Für Merkel ist es weitaus mehr. „Nicht unilateral, nicht unabgesprochen und nicht zulasten Dritter“ zu handeln, sei ihr Credo seit dem 14. September 2015 gewesen, als sie mit Österreich die Aufnahme der umherirrenden Flüchtlinge aus Ungarn vereinbart habe. Diese „große Philosophie“ gelte weiter. Das sei „eine Frage der Richtlinienkompetenz“.

Praktisch wenig wert

Merkel hat das Wort noch nie in den Mund genommen, und wenn doch, dann in dem Tonfall: Joo, steht im Grundgesetz, ist aber praktisch wenig wert. Jetzt fällt es in einem Nebensatz. Dabei ist es eine Bombe mit Zeitzünder. Seehofer erklärt in München das eine Detail aus seinem 63-Punkte-Plan, den außer Merkel und ihm und ein paar Beamten immer noch keiner kennt, zum „grundlegenden Konflikt“. Die Kanzlerin nimmt die Herausforderung an. Ob sie gut oder erfolglos verhandelt, ob Seehofer und seine CSU hinterher das Ergebnis für hinreichend befinden oder nicht, wird damit zum Schicksalsmoment dieser Regierung.

Richtlinienkompetenz heißt, dass die Kanzlerin entscheidet. Das Grundgesetz gibt ihr das Recht dazu, die Geschäftsordnung der Regierung regelt die Details. Es lohnt, sie nachzulesen. „Der Bundeskanzler bestimmt die Richtlinien der inneren und äußeren Politik“, steht dort zu lesen. „Diese sind für die Bundesminister verbindlich und von ihnen in ihrem Geschäftsbereich selbstständig und unter eigener Verantwortung zu verwirklichen.“ Findet ein Minister die Richtlinien zu eng und will über sie hinausgehen, „so hat er dem Bundeskanzler unter Angabe der Gründe hiervon Mitteilung zu machen und seine Entscheidung zu erbitten“.
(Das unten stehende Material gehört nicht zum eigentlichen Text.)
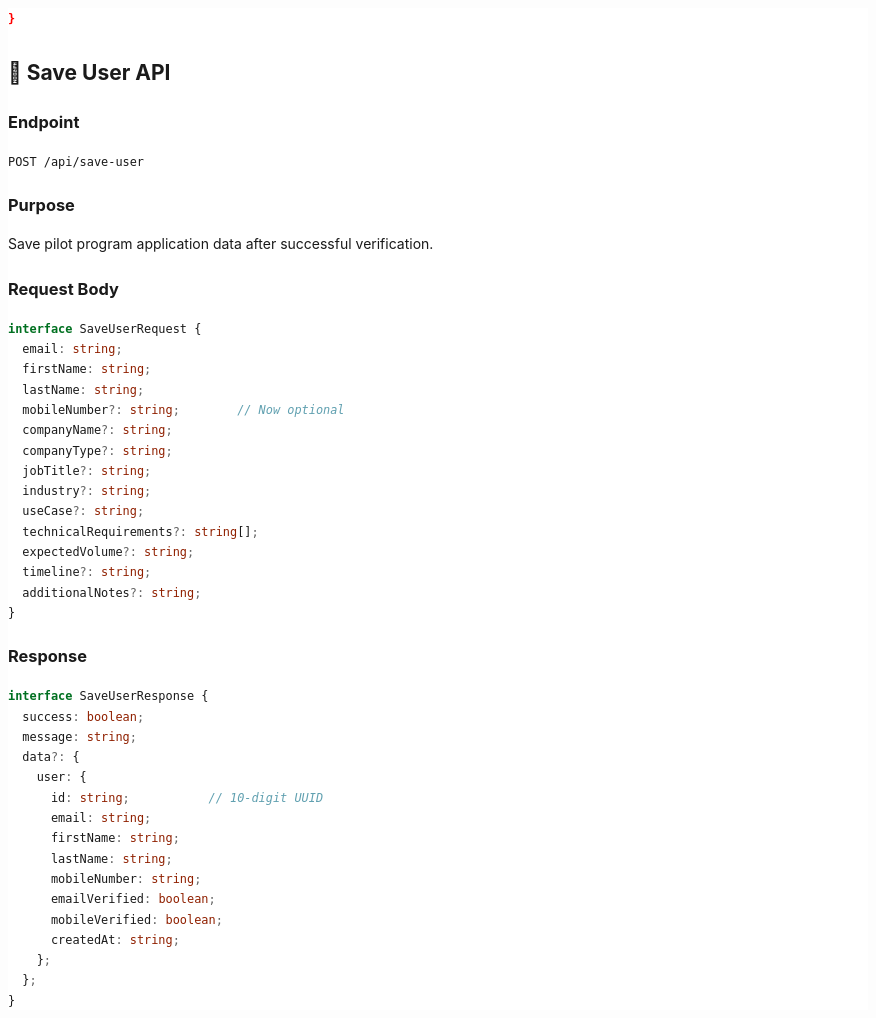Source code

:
 ```json
}
```

## 💾 **Save User API**

### **Endpoint**
```
POST /api/save-user
```

### **Purpose**
Save pilot program application data after successful verification.

### **Request Body**
```typescript
interface SaveUserRequest {
  email: string;
  firstName: string;
  lastName: string;
  mobileNumber?: string;        // Now optional
  companyName?: string;
  companyType?: string;
  jobTitle?: string;
  industry?: string;
  useCase?: string;
  technicalRequirements?: string[];
  expectedVolume?: string;
  timeline?: string;
  additionalNotes?: string;
}
```

### **Response**
```typescript
interface SaveUserResponse {
  success: boolean;
  message: string;
  data?: {
    user: {
      id: string;           // 10-digit UUID
      email: string;
      firstName: string;
      lastName: string;
      mobileNumber: string;
      emailVerified: boolean;
      mobileVerified: boolean;
      createdAt: string;
    };
  };
}
```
„Erbitten“ – was für ein Wort in dieser Situation! Die eigentliche Brisanz der kurzen, schnörkellosen Sätze steckt aber anderswo. Seehofer hat bisher immer darauf gepocht, dass er als Bundesinnenminister die Zurückweisung an der Grenze in eigener Zuständigkeit befehlen dürfe. Das stimmt insoweit, als die Bundespolizei und damit der Grenzschutz ihm unterstellt sind. Doch Merkel nimmt ihm mit ihrem Nebensatz diese Kompetenz aus der Hand. Sie erklärt ihre Prinzipien zur Richtlinie. Ab diesem Moment setzt jeder Verstoß dagegen Seehofer ins Unrecht. Er darf den verschärften Grenzschutz nicht mehr im Alleingang befehlen. Die Bundespolizei dürfte ihm wohl auch nicht folgen.

Den CSU-Chef erwischt Merkels Nebensatz kalt. „Mir gegenüber hat sie mit der Richtlinienkompetenz nicht gewedelt“, sagt er. „Das wäre auch unüblich zwischen zwei Parteivorsitzenden.“ Darüber, ob Merkel ihn im Zweifel feuern würde, mag er nicht spekulieren. „Darüber rede ich heute nicht“, sagt er, „step by step.“ Merkel lässt sich erst recht nicht in die Karten gucken. „Sie kennen mich“, antwortet sie einem Journalisten, „dass ich Wenn-dann-Fragen niemals beantworte. Wir sehen uns wieder am 1. Juli.“ Die Zeitbombe tickt.